Now I am pleased with the idea of taking the VLF radio data as spectrograms and treating them (conceptually) as images, so I can exploit existing Deep Learning setups. If I’m not getting the seismic data as time series from a local sensor(s) but from INGV, I can use the same trick. They have a nice straightforward Web Service offering Open Data as QuakeML (XML) over HTTP from URL queries. They also render it like this:

seismo-map

So I’m thinking of taking the magnitude & depth data from the web service and placing it in a grid (say 256×256) derived from the geo coordinates. To handle the time aspect, for each cell in the grid I reckon picking the max magnitude event over each 6 (?) hour window. And then (conceptually) treating this as a pixel map. I need to read up a little more, but this looks again like something that might well yield to convnets, constructed very like the radio data input.

PS.

I made a little start on coding this up. First thing was to decide what area I wanted to monitor. Key considerations were: it must include here (self-preservation!); it must cover a fair distance around the VLF data monitoring station who’s data I’m going to use (Renato Romero’s, here); it should include the main seismically active regions likely to impact those two places.

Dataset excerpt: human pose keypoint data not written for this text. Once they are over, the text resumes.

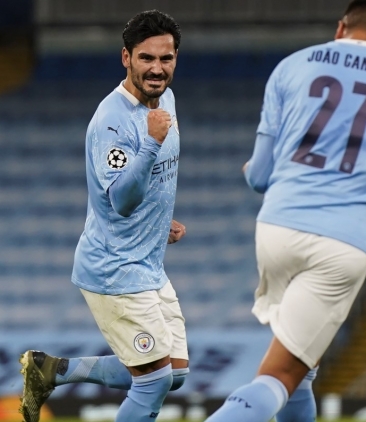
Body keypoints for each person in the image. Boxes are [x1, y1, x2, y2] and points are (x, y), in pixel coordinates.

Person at [205, 1, 366, 421]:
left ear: (341, 28)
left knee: (303, 368)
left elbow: (259, 176)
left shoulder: (292, 66)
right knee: (279, 375)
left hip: (276, 230)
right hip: (341, 242)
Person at [19, 10, 189, 422]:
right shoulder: (112, 121)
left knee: (176, 373)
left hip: (147, 263)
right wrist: (150, 143)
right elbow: (122, 201)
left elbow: (147, 185)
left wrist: (157, 221)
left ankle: (53, 371)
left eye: (165, 58)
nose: (157, 68)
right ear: (126, 58)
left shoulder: (164, 100)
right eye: (146, 58)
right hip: (116, 268)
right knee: (153, 381)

You can get an idea of the active regions from the map above, here’s another one showing estimated risk:

hotspots

In one of the papers I’ve read that the radio precursors are only really significant for a 100km or so (to be confirmed), so I’ve chosen the area between the 4 outer markers here:

area

This corresponds to latitude 40N-47N, longitude 7E-15E.

The marker middle-left is the VLF station, the one in the middle is where I live.

It looked like the kind of thing where I could easily get my lats & longs mixed up so I coded up the little map using Google Maps, was very easy, source – rendered it on JSFiddle.

Next I need to get the code together to make the services requests, filter & aggregate the seismic event data is some convenient for ready for network training.